The problem:
In the entries below, filter for the word "meter" and copy every matching line.

Data shown:

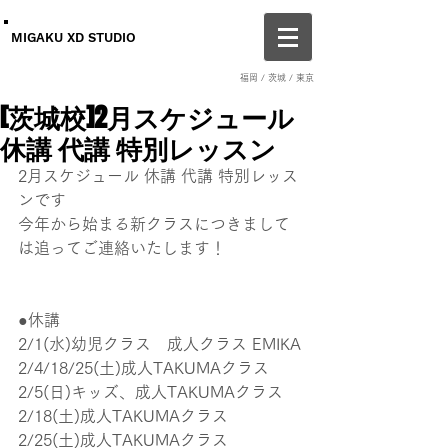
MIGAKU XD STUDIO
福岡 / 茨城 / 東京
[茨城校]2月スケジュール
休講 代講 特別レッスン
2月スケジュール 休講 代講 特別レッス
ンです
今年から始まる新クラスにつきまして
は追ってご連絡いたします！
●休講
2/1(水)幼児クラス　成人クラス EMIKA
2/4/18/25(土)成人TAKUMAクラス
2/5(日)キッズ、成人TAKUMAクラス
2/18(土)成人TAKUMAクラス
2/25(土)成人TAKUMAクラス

---

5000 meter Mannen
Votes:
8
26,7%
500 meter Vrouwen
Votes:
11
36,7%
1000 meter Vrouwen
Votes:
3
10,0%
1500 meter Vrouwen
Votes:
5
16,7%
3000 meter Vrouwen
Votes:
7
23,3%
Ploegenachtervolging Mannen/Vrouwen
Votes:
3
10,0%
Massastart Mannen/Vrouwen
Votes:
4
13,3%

Exercise response:
5000 meter Mannen
500 meter Vrouwen
1000 meter Vrouwen
1500 meter Vrouwen
3000 meter Vrouwen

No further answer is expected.